Early on, some people—most notably U.K.
Prime Minister Boris Johnson and his government’s scientific adviser Patrick Vallance—touted
hopes that herd immunity could be an eventual means for ending the pandemic.
And although it appears that recovered COVID-19 patients have antibodies for at least two weeks,
long-term data are still lacking. So many scientists are looking to other
coronaviruses for answers.
Immunity to seasonal coronaviruses (such as those that cause common
colds), for example, starts declining a couple of weeks after infection. And
within a year, some people are vulnerable to
reinfection. That observation is disconcerting when experts say
it is unlikely we will have a vaccine for COVID-19 within 18 months. But
studies of SARS-CoV—the virus that causes severe acute respiratory syndrome, or
SARS, which shares a considerable amount of its genetic material with
SARS-CoV-2—are more promising. Antibody testing shows SARS-CoV immunity peaks
at around four months and offers protection for roughly two to three years. As Preeti Malani,
chief health officer and a professor of medicine at the University of Michigan,
said in a video interview with JAMA Editor
in Chief Howard Bauchner,this period presents “a pretty good time line for
thinking about vaccines and therapeutics” for COVID-19.
Even if the antibodies stick around in the body, however, it is not yet
certain that they will prevent future infection. What we want, Bowdish says,
are neutralizing
antibodies. These are the proteins that reduce and prevent
infection by binding to the part of a virus that connects to and “unlocks” host
cells. They are relatively easy to detect, and they are far easier for vaccine
developers to generate than the alternative: the immune system’s T cells. In
contrast, nonneutralizing antibodies still recognize parts of the pathogen, but
they do not bind effectively and so do not prevent it from invading cells.
“If humans naturally make neutralizing antibodies [against SARS-CoV-2],
then all we have to do is figure out what [sites they are] binding on the virus
and really target that one little piece of protein, and that’s our magic
bullet,” Bowdish says. For SARS-CoV-2, that target site is most likely on the
so-called receptor-binding
domain of its spike glycoprotein—a
protein attached to a sugar that the virus uses to enter cells. But, Bowdish
says, this spot may present a challenge because human immune systems are not
very good at making antibodies against sugar-coated substances.
Nevertheless, a few small studies of cells in
laboratory dishes suggest that SARS-CoV-2 infection triggers the
production of neutralizing antibodies. And animal studies
indicate such antibodies do prevent reinfection, at least for a couple of
weeks. Furthermore, because some antibodies seem to recognize and react to the spike proteins on multiple
coronaviruses, including SARS-CoV and MERS-CoV (the virus that
causes Middle East respiratory syndrome, or MERS), researchers can build on
knowledge learned from previous outbreaks.
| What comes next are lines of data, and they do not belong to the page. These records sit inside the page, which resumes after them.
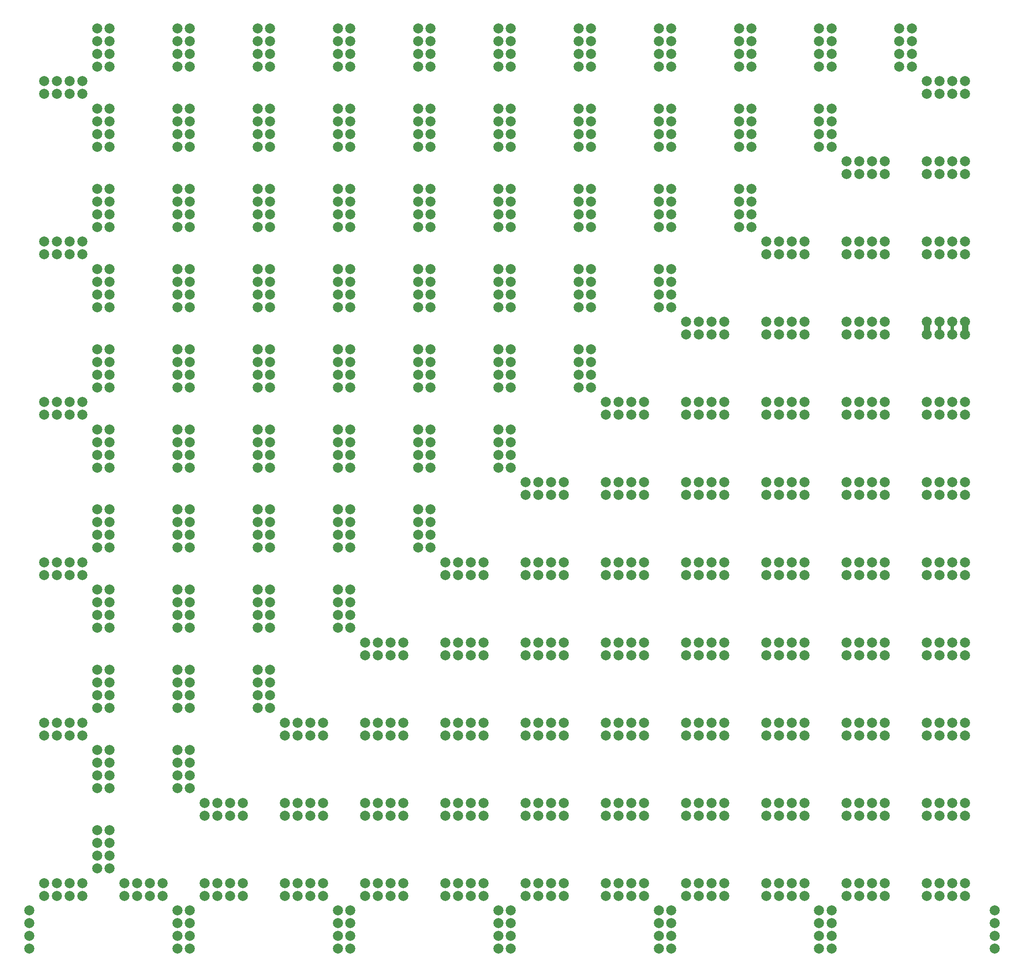
<source format=gbl>
G04 DipTrace 2.4.0.2*
%IN144xAPA102Cx16mm.gbl*%
%MOMM*%
%ADD13C,1.27*%
%ADD16C,0.711*%
%ADD19C,2.0*%
%FSLAX53Y53*%
G04*
G71*
G90*
G75*
G01*
%LNBottom_Plane*%
%LPD*%
X197810Y136750D2*
D13*
Y139250D1*
X195270Y136750D2*
D16*
Y139250D1*
X192730Y136750D2*
Y139250D1*
X190190Y136750D2*
D13*
Y139250D1*
D19*
X11250Y16730D3*
Y19270D3*
Y14190D3*
Y21810D3*
X203750Y16730D3*
Y19270D3*
Y14190D3*
Y21810D3*
X19270Y27250D3*
Y24750D3*
X16730Y27250D3*
Y24750D3*
X21810Y27250D3*
Y24750D3*
X14190Y27250D3*
Y24750D3*
X27250Y32730D3*
X24750D3*
X27250Y35270D3*
X24750D3*
X27250Y30190D3*
X24750D3*
X27250Y37810D3*
X24750D3*
X32730Y24750D3*
Y27250D3*
X35270Y24750D3*
Y27250D3*
X30190Y24750D3*
Y27250D3*
X37810Y24750D3*
Y27250D3*
X43250Y16730D3*
X40750D3*
X43250Y19270D3*
X40750D3*
X43250Y14190D3*
X40750D3*
X43250Y21810D3*
X40750D3*
X51270Y27250D3*
Y24750D3*
X48730Y27250D3*
Y24750D3*
X53810Y27250D3*
Y24750D3*
X46190Y27250D3*
Y24750D3*
X51270Y43250D3*
Y40750D3*
X48730Y43250D3*
Y40750D3*
X53810Y43250D3*
Y40750D3*
X46190Y43250D3*
Y40750D3*
X40750Y51270D3*
X43250D3*
X40750Y48730D3*
X43250D3*
X40750Y53810D3*
X43250D3*
X40750Y46190D3*
X43250D3*
X24750Y51270D3*
X27250D3*
X24750Y48730D3*
X27250D3*
X24750Y53810D3*
X27250D3*
X24750Y46190D3*
X27250D3*
X19270Y59250D3*
Y56750D3*
X16730Y59250D3*
Y56750D3*
X21810Y59250D3*
Y56750D3*
X14190Y59250D3*
Y56750D3*
X27250Y64730D3*
X24750D3*
X27250Y67270D3*
X24750D3*
X27250Y62190D3*
X24750D3*
X27250Y69810D3*
X24750D3*
X43250Y64730D3*
X40750D3*
X43250Y67270D3*
X40750D3*
X43250Y62190D3*
X40750D3*
X43250Y69810D3*
X40750D3*
X59250Y64730D3*
X56750D3*
X59250Y67270D3*
X56750D3*
X59250Y62190D3*
X56750D3*
X59250Y69810D3*
X56750D3*
X64730Y56750D3*
Y59250D3*
X67270Y56750D3*
Y59250D3*
X62190Y56750D3*
Y59250D3*
X69810Y56750D3*
Y59250D3*
X64730Y40750D3*
Y43250D3*
X67270Y40750D3*
Y43250D3*
X62190Y40750D3*
Y43250D3*
X69810Y40750D3*
Y43250D3*
X64730Y24750D3*
Y27250D3*
X67270Y24750D3*
Y27250D3*
X62190Y24750D3*
Y27250D3*
X69810Y24750D3*
Y27250D3*
X75250Y16730D3*
X72750D3*
X75250Y19270D3*
X72750D3*
X75250Y14190D3*
X72750D3*
X75250Y21810D3*
X72750D3*
X83270Y27250D3*
Y24750D3*
X80730Y27250D3*
Y24750D3*
X85810Y27250D3*
Y24750D3*
X78190Y27250D3*
Y24750D3*
X83270Y43250D3*
Y40750D3*
X80730Y43250D3*
Y40750D3*
X85810Y43250D3*
Y40750D3*
X78190Y43250D3*
Y40750D3*
X83270Y59250D3*
Y56750D3*
X80730Y59250D3*
Y56750D3*
X85810Y59250D3*
Y56750D3*
X78190Y59250D3*
Y56750D3*
X83270Y75250D3*
Y72750D3*
X80730Y75250D3*
Y72750D3*
X85810Y75250D3*
Y72750D3*
X78190Y75250D3*
Y72750D3*
X72750Y83270D3*
X75250D3*
X72750Y80730D3*
X75250D3*
X72750Y85810D3*
X75250D3*
X72750Y78190D3*
X75250D3*
X56750Y83270D3*
X59250D3*
X56750Y80730D3*
X59250D3*
X56750Y85810D3*
X59250D3*
X56750Y78190D3*
X59250D3*
X40750Y83270D3*
X43250D3*
X40750Y80730D3*
X43250D3*
X40750Y85810D3*
X43250D3*
X40750Y78190D3*
X43250D3*
X24750Y83270D3*
X27250D3*
X24750Y80730D3*
X27250D3*
X24750Y85810D3*
X27250D3*
X24750Y78190D3*
X27250D3*
X19270Y91250D3*
Y88750D3*
X16730Y91250D3*
Y88750D3*
X21810Y91250D3*
Y88750D3*
X14190Y91250D3*
Y88750D3*
X27250Y96730D3*
X24750D3*
X27250Y99270D3*
X24750D3*
X27250Y94190D3*
X24750D3*
X27250Y101810D3*
X24750D3*
X43250Y96730D3*
X40750D3*
X43250Y99270D3*
X40750D3*
X43250Y94190D3*
X40750D3*
X43250Y101810D3*
X40750D3*
X59250Y96730D3*
X56750D3*
X59250Y99270D3*
X56750D3*
X59250Y94190D3*
X56750D3*
X59250Y101810D3*
X56750D3*
X75250Y96730D3*
X72750D3*
X75250Y99270D3*
X72750D3*
X75250Y94190D3*
X72750D3*
X75250Y101810D3*
X72750D3*
X91250Y96730D3*
X88750D3*
X91250Y99270D3*
X88750D3*
X91250Y94190D3*
X88750D3*
X91250Y101810D3*
X88750D3*
X96730Y88750D3*
Y91250D3*
X99270Y88750D3*
Y91250D3*
X94190Y88750D3*
Y91250D3*
X101810Y88750D3*
Y91250D3*
X96730Y72750D3*
Y75250D3*
X99270Y72750D3*
Y75250D3*
X94190Y72750D3*
Y75250D3*
X101810Y72750D3*
Y75250D3*
X96730Y56750D3*
Y59250D3*
X99270Y56750D3*
Y59250D3*
X94190Y56750D3*
Y59250D3*
X101810Y56750D3*
Y59250D3*
X96730Y40750D3*
Y43250D3*
X99270Y40750D3*
Y43250D3*
X94190Y40750D3*
Y43250D3*
X101810Y40750D3*
Y43250D3*
X96730Y24750D3*
Y27250D3*
X99270Y24750D3*
Y27250D3*
X94190Y24750D3*
Y27250D3*
X101810Y24750D3*
Y27250D3*
X107250Y16730D3*
X104750D3*
X107250Y19270D3*
X104750D3*
X107250Y14190D3*
X104750D3*
X107250Y21810D3*
X104750D3*
X115270Y27250D3*
Y24750D3*
X112730Y27250D3*
Y24750D3*
X117810Y27250D3*
Y24750D3*
X110190Y27250D3*
Y24750D3*
X115270Y43250D3*
Y40750D3*
X112730Y43250D3*
Y40750D3*
X117810Y43250D3*
Y40750D3*
X110190Y43250D3*
Y40750D3*
X115270Y59250D3*
Y56750D3*
X112730Y59250D3*
Y56750D3*
X117810Y59250D3*
Y56750D3*
X110190Y59250D3*
Y56750D3*
X115270Y75250D3*
Y72750D3*
X112730Y75250D3*
Y72750D3*
X117810Y75250D3*
Y72750D3*
X110190Y75250D3*
Y72750D3*
X115270Y91250D3*
Y88750D3*
X112730Y91250D3*
Y88750D3*
X117810Y91250D3*
Y88750D3*
X110190Y91250D3*
Y88750D3*
X115270Y107250D3*
Y104750D3*
X112730Y107250D3*
Y104750D3*
X117810Y107250D3*
Y104750D3*
X110190Y107250D3*
Y104750D3*
X104750Y115270D3*
X107250D3*
X104750Y112730D3*
X107250D3*
X104750Y117810D3*
X107250D3*
X104750Y110190D3*
X107250D3*
X88750Y115270D3*
X91250D3*
X88750Y112730D3*
X91250D3*
X88750Y117810D3*
X91250D3*
X88750Y110190D3*
X91250D3*
X72750Y115270D3*
X75250D3*
X72750Y112730D3*
X75250D3*
X72750Y117810D3*
X75250D3*
X72750Y110190D3*
X75250D3*
X56750Y115270D3*
X59250D3*
X56750Y112730D3*
X59250D3*
X56750Y117810D3*
X59250D3*
X56750Y110190D3*
X59250D3*
X40750Y115270D3*
X43250D3*
X40750Y112730D3*
X43250D3*
X40750Y117810D3*
X43250D3*
X40750Y110190D3*
X43250D3*
X24750Y115270D3*
X27250D3*
X24750Y112730D3*
X27250D3*
X24750Y117810D3*
X27250D3*
X24750Y110190D3*
X27250D3*
X19270Y123250D3*
Y120750D3*
X16730Y123250D3*
Y120750D3*
X21810Y123250D3*
Y120750D3*
X14190Y123250D3*
Y120750D3*
X27250Y128730D3*
X24750D3*
X27250Y131270D3*
X24750D3*
X27250Y126190D3*
X24750D3*
X27250Y133810D3*
X24750D3*
X43250Y128730D3*
X40750D3*
X43250Y131270D3*
X40750D3*
X43250Y126190D3*
X40750D3*
X43250Y133810D3*
X40750D3*
X59250Y128730D3*
X56750D3*
X59250Y131270D3*
X56750D3*
X59250Y126190D3*
X56750D3*
X59250Y133810D3*
X56750D3*
X75250Y128730D3*
X72750D3*
X75250Y131270D3*
X72750D3*
X75250Y126190D3*
X72750D3*
X75250Y133810D3*
X72750D3*
X91250Y128730D3*
X88750D3*
X91250Y131270D3*
X88750D3*
X91250Y126190D3*
X88750D3*
X91250Y133810D3*
X88750D3*
X107250Y128730D3*
X104750D3*
X107250Y131270D3*
X104750D3*
X107250Y126190D3*
X104750D3*
X107250Y133810D3*
X104750D3*
X123250Y128730D3*
X120750D3*
X123250Y131270D3*
X120750D3*
X123250Y126190D3*
X120750D3*
X123250Y133810D3*
X120750D3*
X128730Y120750D3*
Y123250D3*
X131270Y120750D3*
Y123250D3*
X126190Y120750D3*
Y123250D3*
X133810Y120750D3*
Y123250D3*
X128730Y104750D3*
Y107250D3*
X131270Y104750D3*
Y107250D3*
X126190Y104750D3*
Y107250D3*
X133810Y104750D3*
Y107250D3*
X128730Y88750D3*
Y91250D3*
X131270Y88750D3*
Y91250D3*
X126190Y88750D3*
Y91250D3*
X133810Y88750D3*
Y91250D3*
X128730Y72750D3*
Y75250D3*
X131270Y72750D3*
Y75250D3*
X126190Y72750D3*
Y75250D3*
X133810Y72750D3*
Y75250D3*
X128730Y56750D3*
Y59250D3*
X131270Y56750D3*
Y59250D3*
X126190Y56750D3*
Y59250D3*
X133810Y56750D3*
Y59250D3*
X128730Y40750D3*
Y43250D3*
X131270Y40750D3*
Y43250D3*
X126190Y40750D3*
Y43250D3*
X133810Y40750D3*
Y43250D3*
X128730Y24750D3*
Y27250D3*
X131270Y24750D3*
Y27250D3*
X126190Y24750D3*
Y27250D3*
X133810Y24750D3*
Y27250D3*
X139250Y16730D3*
X136750D3*
X139250Y19270D3*
X136750D3*
X139250Y14190D3*
X136750D3*
X139250Y21810D3*
X136750D3*
X147270Y27250D3*
Y24750D3*
X144730Y27250D3*
Y24750D3*
X149810Y27250D3*
Y24750D3*
X142190Y27250D3*
Y24750D3*
X147270Y43250D3*
Y40750D3*
X144730Y43250D3*
Y40750D3*
X149810Y43250D3*
Y40750D3*
X142190Y43250D3*
Y40750D3*
X147270Y59250D3*
Y56750D3*
X144730Y59250D3*
Y56750D3*
X149810Y59250D3*
Y56750D3*
X142190Y59250D3*
Y56750D3*
X147270Y75250D3*
Y72750D3*
X144730Y75250D3*
Y72750D3*
X149810Y75250D3*
Y72750D3*
X142190Y75250D3*
Y72750D3*
X147270Y91250D3*
Y88750D3*
X144730Y91250D3*
Y88750D3*
X149810Y91250D3*
Y88750D3*
X142190Y91250D3*
Y88750D3*
X147270Y107250D3*
Y104750D3*
X144730Y107250D3*
Y104750D3*
X149810Y107250D3*
Y104750D3*
X142190Y107250D3*
Y104750D3*
X147270Y123250D3*
Y120750D3*
X144730Y123250D3*
Y120750D3*
X149810Y123250D3*
Y120750D3*
X142190Y123250D3*
Y120750D3*
X147270Y139250D3*
Y136750D3*
X144730Y139250D3*
Y136750D3*
X149810Y139250D3*
Y136750D3*
X142190Y139250D3*
Y136750D3*
X136750Y147270D3*
X139250D3*
X136750Y144730D3*
X139250D3*
X136750Y149810D3*
X139250D3*
X136750Y142190D3*
X139250D3*
X120750Y147270D3*
X123250D3*
X120750Y144730D3*
X123250D3*
X120750Y149810D3*
X123250D3*
X120750Y142190D3*
X123250D3*
X104750Y147270D3*
X107250D3*
X104750Y144730D3*
X107250D3*
X104750Y149810D3*
X107250D3*
X104750Y142190D3*
X107250D3*
X88750Y147270D3*
X91250D3*
X88750Y144730D3*
X91250D3*
X88750Y149810D3*
X91250D3*
X88750Y142190D3*
X91250D3*
X72750Y147270D3*
X75250D3*
X72750Y144730D3*
X75250D3*
X72750Y149810D3*
X75250D3*
X72750Y142190D3*
X75250D3*
X56750Y147270D3*
X59250D3*
X56750Y144730D3*
X59250D3*
X56750Y149810D3*
X59250D3*
X56750Y142190D3*
X59250D3*
X40750Y147270D3*
X43250D3*
X40750Y144730D3*
X43250D3*
X40750Y149810D3*
X43250D3*
X40750Y142190D3*
X43250D3*
X24750Y147270D3*
X27250D3*
X24750Y144730D3*
X27250D3*
X24750Y149810D3*
X27250D3*
X24750Y142190D3*
X27250D3*
X19270Y155250D3*
Y152750D3*
X16730Y155250D3*
Y152750D3*
X21810Y155250D3*
Y152750D3*
X14190Y155250D3*
Y152750D3*
X27250Y160730D3*
X24750D3*
X27250Y163270D3*
X24750D3*
X27250Y158190D3*
X24750D3*
X27250Y165810D3*
X24750D3*
X43250Y160730D3*
X40750D3*
X43250Y163270D3*
X40750D3*
X43250Y158190D3*
X40750D3*
X43250Y165810D3*
X40750D3*
X59250Y160730D3*
X56750D3*
X59250Y163270D3*
X56750D3*
X59250Y158190D3*
X56750D3*
X59250Y165810D3*
X56750D3*
X75250Y160730D3*
X72750D3*
X75250Y163270D3*
X72750D3*
X75250Y158190D3*
X72750D3*
X75250Y165810D3*
X72750D3*
X91250Y160730D3*
X88750D3*
X91250Y163270D3*
X88750D3*
X91250Y158190D3*
X88750D3*
X91250Y165810D3*
X88750D3*
X107250Y160730D3*
X104750D3*
X107250Y163270D3*
X104750D3*
X107250Y158190D3*
X104750D3*
X107250Y165810D3*
X104750D3*
X123250Y160730D3*
X120750D3*
X123250Y163270D3*
X120750D3*
X123250Y158190D3*
X120750D3*
X123250Y165810D3*
X120750D3*
X139250Y160730D3*
X136750D3*
X139250Y163270D3*
X136750D3*
X139250Y158190D3*
X136750D3*
X139250Y165810D3*
X136750D3*
X155250Y160730D3*
X152750D3*
X155250Y163270D3*
X152750D3*
X155250Y158190D3*
X152750D3*
X155250Y165810D3*
X152750D3*
X160730Y152750D3*
Y155250D3*
X163270Y152750D3*
Y155250D3*
X158190Y152750D3*
Y155250D3*
X165810Y152750D3*
Y155250D3*
X160730Y136750D3*
Y139250D3*
X163270Y136750D3*
Y139250D3*
X158190Y136750D3*
Y139250D3*
X165810Y136750D3*
Y139250D3*
X160730Y120750D3*
Y123250D3*
X163270Y120750D3*
Y123250D3*
X158190Y120750D3*
Y123250D3*
X165810Y120750D3*
Y123250D3*
X160730Y104750D3*
Y107250D3*
X163270Y104750D3*
Y107250D3*
X158190Y104750D3*
Y107250D3*
X165810Y104750D3*
Y107250D3*
X160730Y88750D3*
Y91250D3*
X163270Y88750D3*
Y91250D3*
X158190Y88750D3*
Y91250D3*
X165810Y88750D3*
Y91250D3*
X160730Y72750D3*
Y75250D3*
X163270Y72750D3*
Y75250D3*
X158190Y72750D3*
Y75250D3*
X165810Y72750D3*
Y75250D3*
X160730Y56750D3*
Y59250D3*
X163270Y56750D3*
Y59250D3*
X158190Y56750D3*
Y59250D3*
X165810Y56750D3*
Y59250D3*
X160730Y40750D3*
Y43250D3*
X163270Y40750D3*
Y43250D3*
X158190Y40750D3*
Y43250D3*
X165810Y40750D3*
Y43250D3*
X160730Y24750D3*
Y27250D3*
X163270Y24750D3*
Y27250D3*
X158190Y24750D3*
Y27250D3*
X165810Y24750D3*
Y27250D3*
X171250Y16730D3*
X168750D3*
X171250Y19270D3*
X168750D3*
X171250Y14190D3*
X168750D3*
X171250Y21810D3*
X168750D3*
X179270Y27250D3*
Y24750D3*
X176730Y27250D3*
Y24750D3*
X181810Y27250D3*
Y24750D3*
X174190Y27250D3*
Y24750D3*
X179270Y43250D3*
Y40750D3*
X176730Y43250D3*
Y40750D3*
X181810Y43250D3*
Y40750D3*
X174190Y43250D3*
Y40750D3*
X179270Y59250D3*
Y56750D3*
X176730Y59250D3*
Y56750D3*
X181810Y59250D3*
Y56750D3*
X174190Y59250D3*
Y56750D3*
X179270Y75250D3*
Y72750D3*
X176730Y75250D3*
Y72750D3*
X181810Y75250D3*
Y72750D3*
X174190Y75250D3*
Y72750D3*
X179270Y91250D3*
Y88750D3*
X176730Y91250D3*
Y88750D3*
X181810Y91250D3*
Y88750D3*
X174190Y91250D3*
Y88750D3*
X179270Y107250D3*
Y104750D3*
X176730Y107250D3*
Y104750D3*
X181810Y107250D3*
Y104750D3*
X174190Y107250D3*
Y104750D3*
X179270Y123250D3*
Y120750D3*
X176730Y123250D3*
Y120750D3*
X181810Y123250D3*
Y120750D3*
X174190Y123250D3*
Y120750D3*
X179270Y139250D3*
Y136750D3*
X176730Y139250D3*
Y136750D3*
X181810Y139250D3*
Y136750D3*
X174190Y139250D3*
Y136750D3*
X179270Y155250D3*
Y152750D3*
X176730Y155250D3*
Y152750D3*
X181810Y155250D3*
Y152750D3*
X174190Y155250D3*
Y152750D3*
X179270Y171250D3*
Y168750D3*
X176730Y171250D3*
Y168750D3*
X181810Y171250D3*
Y168750D3*
X174190Y171250D3*
Y168750D3*
X168750Y179270D3*
X171250D3*
X168750Y176730D3*
X171250D3*
X168750Y181810D3*
X171250D3*
X168750Y174190D3*
X171250D3*
X152750Y179270D3*
X155250D3*
X152750Y176730D3*
X155250D3*
X152750Y181810D3*
X155250D3*
X152750Y174190D3*
X155250D3*
X136750Y179270D3*
X139250D3*
X136750Y176730D3*
X139250D3*
X136750Y181810D3*
X139250D3*
X136750Y174190D3*
X139250D3*
X120750Y179270D3*
X123250D3*
X120750Y176730D3*
X123250D3*
X120750Y181810D3*
X123250D3*
X120750Y174190D3*
X123250D3*
X104750Y179270D3*
X107250D3*
X104750Y176730D3*
X107250D3*
X104750Y181810D3*
X107250D3*
X104750Y174190D3*
X107250D3*
X88750Y179270D3*
X91250D3*
X88750Y176730D3*
X91250D3*
X88750Y181810D3*
X91250D3*
X88750Y174190D3*
X91250D3*
X72750Y179270D3*
X75250D3*
X72750Y176730D3*
X75250D3*
X72750Y181810D3*
X75250D3*
X72750Y174190D3*
X75250D3*
X56750Y179270D3*
X59250D3*
X56750Y176730D3*
X59250D3*
X56750Y181810D3*
X59250D3*
X56750Y174190D3*
X59250D3*
X40750Y179270D3*
X43250D3*
X40750Y176730D3*
X43250D3*
X40750Y181810D3*
X43250D3*
X40750Y174190D3*
X43250D3*
X24750Y179270D3*
X27250D3*
X24750Y176730D3*
X27250D3*
X24750Y181810D3*
X27250D3*
X24750Y174190D3*
X27250D3*
X19270Y187250D3*
Y184750D3*
X16730Y187250D3*
Y184750D3*
X21810Y187250D3*
Y184750D3*
X14190Y187250D3*
Y184750D3*
X27250Y192730D3*
X24750D3*
X27250Y195270D3*
X24750D3*
X27250Y190190D3*
X24750D3*
X27250Y197810D3*
X24750D3*
X43250Y192730D3*
X40750D3*
X43250Y195270D3*
X40750D3*
X43250Y190190D3*
X40750D3*
X43250Y197810D3*
X40750D3*
X59250Y192730D3*
X56750D3*
X59250Y195270D3*
X56750D3*
X59250Y190190D3*
X56750D3*
X59250Y197810D3*
X56750D3*
X75250Y192730D3*
X72750D3*
X75250Y195270D3*
X72750D3*
X75250Y190190D3*
X72750D3*
X75250Y197810D3*
X72750D3*
X91250Y192730D3*
X88750D3*
X91250Y195270D3*
X88750D3*
X91250Y190190D3*
X88750D3*
X91250Y197810D3*
X88750D3*
X107250Y192730D3*
X104750D3*
X107250Y195270D3*
X104750D3*
X107250Y190190D3*
X104750D3*
X107250Y197810D3*
X104750D3*
X123250Y192730D3*
X120750D3*
X123250Y195270D3*
X120750D3*
X123250Y190190D3*
X120750D3*
X123250Y197810D3*
X120750D3*
X139250Y192730D3*
X136750D3*
X139250Y195270D3*
X136750D3*
X139250Y190190D3*
X136750D3*
X139250Y197810D3*
X136750D3*
X155250Y192730D3*
X152750D3*
X155250Y195270D3*
X152750D3*
X155250Y190190D3*
X152750D3*
X155250Y197810D3*
X152750D3*
X171250Y192730D3*
X168750D3*
X171250Y195270D3*
X168750D3*
X171250Y190190D3*
X168750D3*
X171250Y197810D3*
X168750D3*
X187250Y192730D3*
X184750D3*
X187250Y195270D3*
X184750D3*
X187250Y190190D3*
X184750D3*
X187250Y197810D3*
X184750D3*
X192730Y184750D3*
Y187250D3*
X195270Y184750D3*
Y187250D3*
X190190Y184750D3*
Y187250D3*
X197810Y184750D3*
Y187250D3*
X192730Y168750D3*
Y171250D3*
X195270Y168750D3*
Y171250D3*
X190190Y168750D3*
Y171250D3*
X197810Y168750D3*
Y171250D3*
X192730Y152750D3*
Y155250D3*
X195270Y152750D3*
Y155250D3*
X190190Y152750D3*
Y155250D3*
X197810Y152750D3*
Y155250D3*
X192730Y136750D3*
Y139250D3*
X195270Y136750D3*
Y139250D3*
X190190Y136750D3*
Y139250D3*
X197810Y136750D3*
Y139250D3*
X192730Y120750D3*
Y123250D3*
X195270Y120750D3*
Y123250D3*
X190190Y120750D3*
Y123250D3*
X197810Y120750D3*
Y123250D3*
X192730Y104750D3*
Y107250D3*
X195270Y104750D3*
Y107250D3*
X190190Y104750D3*
Y107250D3*
X197810Y104750D3*
Y107250D3*
X192730Y88750D3*
Y91250D3*
X195270Y88750D3*
Y91250D3*
X190190Y88750D3*
Y91250D3*
X197810Y88750D3*
Y91250D3*
X192730Y72750D3*
Y75250D3*
X195270Y72750D3*
Y75250D3*
X190190Y72750D3*
Y75250D3*
X197810Y72750D3*
Y75250D3*
X192730Y56750D3*
Y59250D3*
X195270Y56750D3*
Y59250D3*
X190190Y56750D3*
Y59250D3*
X197810Y56750D3*
Y59250D3*
X192730Y40750D3*
Y43250D3*
X195270Y40750D3*
Y43250D3*
X190190Y40750D3*
Y43250D3*
X197810Y40750D3*
Y43250D3*
X192730Y24750D3*
Y27250D3*
X195270Y24750D3*
Y27250D3*
X190190Y24750D3*
Y27250D3*
X197810Y24750D3*
Y27250D3*
M02*

</source>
Research on real-life immunity to SARS-CoV-2 is in its preliminary
stages, and uncertainties remain. One study found
no correlation between viral load and antibody presence, leading the authors to
question the antibodies’ actual role in clearing the virus in humans. In
addition, peer-reviewed research on SARS-CoV and
preprint studies on SARS-CoV-2 report
that some nonneutralizing coronavirus antibodies might trigger a harmful immune
response upon reinfection with those pathogens or cross infection with other
coronaviruses. Thus, while much of the emerging research is promising, Bowdish
cautions against using antibody testing to drive policy until researchers know
the proportion of COVID-19 survivors who are producing neutralizing antibodies.
In an ideal
world, SARS-CoV-2 immunity would resemble that acquired by children who get
chicken pox. Early research suggests we are in for a much more complex scenario
but one that time and unprecedented global cooperation might be able to
untangle. Eventually antibody tests could be the key to getting our lives and
economies back on track. For now, they promise to give experts, officials and
citizens a clearer picture of the pandemic.